• [Prompt] Copy the listing out in full. Keep every word as it is.
++++
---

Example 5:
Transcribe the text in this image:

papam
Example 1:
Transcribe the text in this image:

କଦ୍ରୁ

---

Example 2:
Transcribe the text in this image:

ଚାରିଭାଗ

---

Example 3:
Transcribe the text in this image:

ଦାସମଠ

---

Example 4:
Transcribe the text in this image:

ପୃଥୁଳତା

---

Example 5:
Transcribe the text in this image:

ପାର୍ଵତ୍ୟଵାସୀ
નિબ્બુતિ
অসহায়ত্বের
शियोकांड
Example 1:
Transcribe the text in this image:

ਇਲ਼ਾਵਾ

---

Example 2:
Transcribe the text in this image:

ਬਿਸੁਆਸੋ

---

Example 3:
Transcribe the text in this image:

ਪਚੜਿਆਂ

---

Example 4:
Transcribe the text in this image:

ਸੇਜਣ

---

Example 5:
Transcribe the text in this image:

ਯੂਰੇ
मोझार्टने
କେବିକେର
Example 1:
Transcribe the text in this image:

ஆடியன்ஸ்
++++
• [Exercise response]
---

Example 5:
Transcribe the text in this image:

papam
Example 1:
Transcribe the text in this image:

କଦ୍ରୁ

---

Example 2:
Transcribe the text in this image:

ଚାରିଭାଗ

---

Example 3:
Transcribe the text in this image:

ଦାସମଠ

---

Example 4:
Transcribe the text in this image:

ପୃଥୁଳତା

---

Example 5:
Transcribe the text in this image:

ପାର୍ଵତ୍ୟଵାସୀ
નિબ્બુતિ
অসহায়ত্বের
शियोकांड
Example 1:
Transcribe the text in this image:

ਇਲ਼ਾਵਾ

---

Example 2:
Transcribe the text in this image:

ਬਿਸੁਆਸੋ

---

Example 3:
Transcribe the text in this image:

ਪਚੜਿਆਂ

---

Example 4:
Transcribe the text in this image:

ਸੇਜਣ

---

Example 5:
Transcribe the text in this image:

ਯੂਰੇ
मोझार्टने
କେବିକେର
Example 1:
Transcribe the text in this image:

ஆடியன்ஸ்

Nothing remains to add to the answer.